Please return exactly the lines from the one containing "方管 120*120*4 Q195-235 天津 2360" through the end of the records, including both.

[Stored dataset items]
···

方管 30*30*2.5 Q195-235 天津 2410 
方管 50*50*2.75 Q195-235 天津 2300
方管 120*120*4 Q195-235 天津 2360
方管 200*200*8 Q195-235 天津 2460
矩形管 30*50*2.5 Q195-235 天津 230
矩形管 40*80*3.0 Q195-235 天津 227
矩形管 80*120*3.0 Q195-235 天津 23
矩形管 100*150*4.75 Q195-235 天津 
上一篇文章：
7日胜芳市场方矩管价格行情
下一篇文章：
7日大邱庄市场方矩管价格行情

···

## Output for this exercise:
方管 120*120*4 Q195-235 天津 2360
方管 200*200*8 Q195-235 天津 2460
矩形管 30*50*2.5 Q195-235 天津 230
矩形管 40*80*3.0 Q195-235 天津 227
矩形管 80*120*3.0 Q195-235 天津 23
矩形管 100*150*4.75 Q195-235 天津 
上一篇文章：
7日胜芳市场方矩管价格行情
下一篇文章：
7日大邱庄市场方矩管价格行情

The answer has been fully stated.